**Halaman:**
»»

Sementara itu, agar orientasi pengamatan dapat berhasil dengan baik, diperlukan aspek pengaturan terhadap objek yang diamati, yaitu:

  1. Aspek ruang,
  2. Aspek waktu,
  3. Aspek gestalt, dan
  4. Aspek arti.

Selain itu, syarat-syarat terjadinya pengamatan adalah sebagai berikut.

  1. Ada perhatian kita terhadap perangsang itu.
  2. Ada perangsang yang mengenai alat indera kita.
  3. Urat syaraf sensoris harus dapat meneruskan perangsang itu ke otak.
  4. Kita dapat menyadari perangsang itu. (Warsah & Daheri, 2021, hlm. 83)

Pengamatan dalam Penelitian Psikologi

Pengamatan merupakan salah satu instrumen yang digunakan untuk penelitian psikologi. Misalnya, salah satu aplikasinya adalah melalui teknik pengamatan terstruktur yang dilakukan dengan instrumen penelitian berupa daftar cek. Daftar cek pada dasarnya merupakan daftar tingkah laku sebagai sasaran pengamatan, untuk mengecek apakah masing-masing tingkah laku yang tercantum dalam daftar muncul atau ditemukan (Ada atau Ya) atau tidak muncul alias tidak ditemukan (Tidak Ada atau Tidak) selama pengamatan berlangsung.

Hasil pengamatan tersebut dinyatakan dengan memberikan tanda cek (V) pada kolom yang sesuai di belakang masing-masing tingkah laku. Maka, lazimnya format Daftar Cek akan berupa matriks yang terdiri atas minimal 4 kolom (berisi nomor, bentuk tingkah laku, Ada/Ya, dan Tidak Ada/Tidak) dan baris-baris sebanyak jenis atau bentuk tingkah laku yang diharapkan muncul.

««

**Data Mentah:**
»»

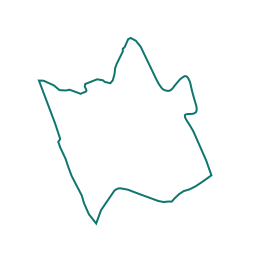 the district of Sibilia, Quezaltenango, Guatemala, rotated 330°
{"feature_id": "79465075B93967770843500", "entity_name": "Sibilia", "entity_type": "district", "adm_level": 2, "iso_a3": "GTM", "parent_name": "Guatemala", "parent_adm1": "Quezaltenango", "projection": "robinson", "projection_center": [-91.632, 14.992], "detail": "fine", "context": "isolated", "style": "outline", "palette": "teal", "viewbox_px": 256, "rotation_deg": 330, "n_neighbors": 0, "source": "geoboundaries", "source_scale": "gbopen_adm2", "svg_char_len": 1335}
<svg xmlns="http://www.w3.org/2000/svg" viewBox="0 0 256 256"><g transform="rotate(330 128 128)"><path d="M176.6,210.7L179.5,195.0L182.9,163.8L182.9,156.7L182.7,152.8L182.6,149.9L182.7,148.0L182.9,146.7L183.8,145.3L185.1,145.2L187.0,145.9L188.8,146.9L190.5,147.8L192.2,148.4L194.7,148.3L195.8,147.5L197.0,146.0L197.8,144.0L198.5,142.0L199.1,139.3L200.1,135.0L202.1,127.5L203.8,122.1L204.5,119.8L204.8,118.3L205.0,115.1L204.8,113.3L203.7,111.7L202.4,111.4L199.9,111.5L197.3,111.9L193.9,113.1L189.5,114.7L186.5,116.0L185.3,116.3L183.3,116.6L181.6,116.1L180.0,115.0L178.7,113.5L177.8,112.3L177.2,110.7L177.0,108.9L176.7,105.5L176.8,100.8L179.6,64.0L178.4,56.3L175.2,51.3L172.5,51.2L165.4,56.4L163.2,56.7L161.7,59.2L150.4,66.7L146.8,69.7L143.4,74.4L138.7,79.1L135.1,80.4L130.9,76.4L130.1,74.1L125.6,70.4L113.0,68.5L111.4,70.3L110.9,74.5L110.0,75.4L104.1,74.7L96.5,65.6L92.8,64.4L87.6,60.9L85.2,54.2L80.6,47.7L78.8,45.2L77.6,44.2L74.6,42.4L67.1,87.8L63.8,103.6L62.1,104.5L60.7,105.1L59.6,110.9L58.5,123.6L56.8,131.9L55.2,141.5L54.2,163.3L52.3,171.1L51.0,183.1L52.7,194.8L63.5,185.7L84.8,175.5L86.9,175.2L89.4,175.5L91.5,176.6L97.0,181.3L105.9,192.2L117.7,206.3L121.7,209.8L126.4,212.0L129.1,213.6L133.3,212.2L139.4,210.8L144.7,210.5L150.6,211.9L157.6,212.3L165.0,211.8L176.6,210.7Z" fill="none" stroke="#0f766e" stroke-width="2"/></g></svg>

««

**Langkah Kerja:**
• 1. Kutip bagian teks tentang pengamatan mulai dari "1. Ada perhatian" sampai "2021, hlm. 83)", termasuk kedua ujungnya.
• 2. Tolong lanjutkan teks tentang pengamatan setelah kalimat terakhirnya.
Baris-baris tersebut sama sekali tidak digunakan di sini.

**Hasil:**
• 1.
1. Ada perhatian kita terhadap perangsang itu.
  2. Ada perangsang yang mengenai alat indera kita.
  3. Urat syaraf sensoris harus dapat meneruskan perangsang itu ke otak.
  4. Kita dapat menyadari perangsang itu. (Warsah & Daheri, 2021, hlm. 83)

• 2.
Pengamatan Naturalistik

Dalam pengamatan naturalistik atau tidak terstruktur, guru sebagai pengamat mengamati tingkah laku murid secara live atau on the spot, yaitu dalam situasi aktual atau nyata dengan hanya sedikit atau bahkan sama sekali tanpa campur tangan pengamat serta bebas dari berbagai faktor atau kendala eksternal. Tanpa campur tangan mencakup pengertian bahwa pengamat tidak secara eksplisit mempersiapkan daftar jenis tingkah laku yang akan menjadi sasaran pengamatannya.

Pengamat tetap memiliki tujuan tertentu dalam melakukan pengamatan, namun tujuan itu tidak dijabarkannya ke dalam daftar terstruktur yang akan dipakainya sebagai pedoman seperti yang dilakukannya dalam pengamatan terstruktur dengan daftar cek maupun skala penilaian. Salah satu teknik khas pengamatan naturalistik atau tidak terstruktur adalah anecdotal records atau catatan anekdot (Chatterji, 2003 dalam Warsah & Daheri, 2021, hlm. 57).

Catatan anekdot adalah deskripsi atau catatan rekaman tentang episode-episode atau peristiwa-peristiwa yang berlangsung dalam situasi natural alias wajar atau alamiah. Lazimnya pencatatan peristiwa ini difokuskan pada seseorang murid yang sedang menjadi perhatian guru, sehingga himpunan dari catatan-catatan anekdot semacam ini akan memberikan deskripsi atau gambaran tentang pola tingkah laku murid yang bersangkutan (Chatterji, 2003 dalam Warsah & Daheri, 2021, hlm. 58).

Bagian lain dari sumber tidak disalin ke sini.